An Air Force dog handler attached to the U.S. Army 25th Infantry Division searches for explosive devices during a raid in Iraq in 2006. (Photo: U.S. Air Force)

Guerilla tactics such as suicide attacks and roadside bombs may trigger more posttraumatic stress than conventional warfare, suggests a VA study of 738 Iraq Veterans.

The findings appeared online Dec. 14, 2015, in the journal Psychological Trauma: Theory, Research, Practice, and Policy.

The study authors are with the Behavioral Science Division of the National Center for PTSD, based at the VA Boston Healthcare System, and with Boston University School of Medicine.

They identified three distinct phases of the Iraq War, based on previous reports. Then they analyzed whether Veterans who fought during the insurgency phase, during which more guerilla-style tactics were used, were more likely to develop PTSD than those who deployed during the initial invasion phase of the war, or the more recent surge phase.

The researchers compare the Vietnam War to the insurgency phase of the Iraq conflict.

The study found that among the men—about half the overall group—the insurgency-phase Veterans were more than twice as likely to have a diagnosis of PTSD, compared with those who served in either of the other two phases.

The finding held true even after the researchers adjusted for a range of other demographic and deployment-related risk factors.

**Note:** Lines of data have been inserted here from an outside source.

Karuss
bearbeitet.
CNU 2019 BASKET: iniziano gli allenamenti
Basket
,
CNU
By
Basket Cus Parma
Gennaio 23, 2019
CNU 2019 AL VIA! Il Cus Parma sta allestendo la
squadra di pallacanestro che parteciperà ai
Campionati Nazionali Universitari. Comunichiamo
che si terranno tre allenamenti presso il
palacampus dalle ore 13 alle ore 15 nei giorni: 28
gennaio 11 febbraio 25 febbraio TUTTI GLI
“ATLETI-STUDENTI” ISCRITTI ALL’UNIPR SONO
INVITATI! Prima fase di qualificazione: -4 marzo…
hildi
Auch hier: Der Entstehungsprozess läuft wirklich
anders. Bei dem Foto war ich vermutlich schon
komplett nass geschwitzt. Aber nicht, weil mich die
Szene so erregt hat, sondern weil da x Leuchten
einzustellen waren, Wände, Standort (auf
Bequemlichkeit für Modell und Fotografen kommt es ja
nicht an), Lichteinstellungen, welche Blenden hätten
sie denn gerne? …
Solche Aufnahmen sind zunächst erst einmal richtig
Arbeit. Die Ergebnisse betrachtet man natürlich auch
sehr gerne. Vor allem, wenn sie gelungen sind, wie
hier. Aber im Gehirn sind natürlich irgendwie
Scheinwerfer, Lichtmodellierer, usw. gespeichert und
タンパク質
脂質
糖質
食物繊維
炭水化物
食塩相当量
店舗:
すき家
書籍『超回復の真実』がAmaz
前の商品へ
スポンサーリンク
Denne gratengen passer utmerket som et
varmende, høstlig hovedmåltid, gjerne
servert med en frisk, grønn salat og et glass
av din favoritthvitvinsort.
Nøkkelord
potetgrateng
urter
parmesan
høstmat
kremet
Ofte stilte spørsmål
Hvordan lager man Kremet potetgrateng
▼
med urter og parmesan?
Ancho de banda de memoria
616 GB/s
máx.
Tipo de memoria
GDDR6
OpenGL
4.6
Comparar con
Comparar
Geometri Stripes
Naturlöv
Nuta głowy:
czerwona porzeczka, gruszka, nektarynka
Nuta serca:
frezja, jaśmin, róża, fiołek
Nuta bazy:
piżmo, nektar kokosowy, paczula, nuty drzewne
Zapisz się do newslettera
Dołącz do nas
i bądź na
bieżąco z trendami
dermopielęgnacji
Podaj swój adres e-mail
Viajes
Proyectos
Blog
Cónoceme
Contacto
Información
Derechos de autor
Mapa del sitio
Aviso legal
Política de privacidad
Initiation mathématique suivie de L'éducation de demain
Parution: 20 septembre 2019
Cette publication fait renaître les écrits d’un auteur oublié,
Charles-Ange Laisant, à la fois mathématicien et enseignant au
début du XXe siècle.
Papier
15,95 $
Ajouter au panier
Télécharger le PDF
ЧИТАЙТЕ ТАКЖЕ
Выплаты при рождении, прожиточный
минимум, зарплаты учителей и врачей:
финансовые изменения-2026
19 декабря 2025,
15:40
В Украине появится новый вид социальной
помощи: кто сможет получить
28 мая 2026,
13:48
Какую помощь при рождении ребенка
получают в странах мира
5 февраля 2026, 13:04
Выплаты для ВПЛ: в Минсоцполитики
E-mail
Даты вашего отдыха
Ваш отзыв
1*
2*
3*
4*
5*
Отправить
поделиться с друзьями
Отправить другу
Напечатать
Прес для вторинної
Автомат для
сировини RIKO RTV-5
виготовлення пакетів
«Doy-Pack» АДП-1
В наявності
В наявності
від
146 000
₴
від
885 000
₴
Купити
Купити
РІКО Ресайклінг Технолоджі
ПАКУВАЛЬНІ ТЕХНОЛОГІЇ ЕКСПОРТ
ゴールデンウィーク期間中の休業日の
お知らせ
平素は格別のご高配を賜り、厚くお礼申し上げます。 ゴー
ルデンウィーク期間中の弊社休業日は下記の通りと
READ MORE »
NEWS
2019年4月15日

Finding differed for female Veterans

The trend was not seen among the women in the sample, although the authors aren't sure why. Citing other research, they say there may be a somewhat different mix of factors that influence PTSD among women service members and Veterans.

The team, led by Dr. Jonathan Green, writes that on the whole, the study suggests that enemy combat tactics may be under-appreciated in understanding what drives PTSD. They note that "assessment of the nature of combat may be useful in research and in clinical settings."

They write, also, that the relatively high rates of PTSD among Vietnam War Veterans may be explained, at least in part, by looking at the type of enemy tactics those troops faced. The researchers compare that war, on the whole, to the insurgency phase of the Iraq conflict.

Previous studies that aimed to compare PTSD rates between wars—say, Iraq and Vietnam—didn't allow researchers to control for shifting generational norms and differing social and political climates. As such, Green's team focused their analysis only on the Iraq War.

Still, they acknowledge there were factors they didn't control for that could affect PTSD rates, such as the intensity of combat or social or political factors that changed even during the course of the Iraq War.

The men and women who took part in the study were part of the Veterans After-Discharge Longitudinal Registry (VALOR), a collaboration between VA's National Center for PTSD and the New England Research Institutes, with funding from the Department of Defense.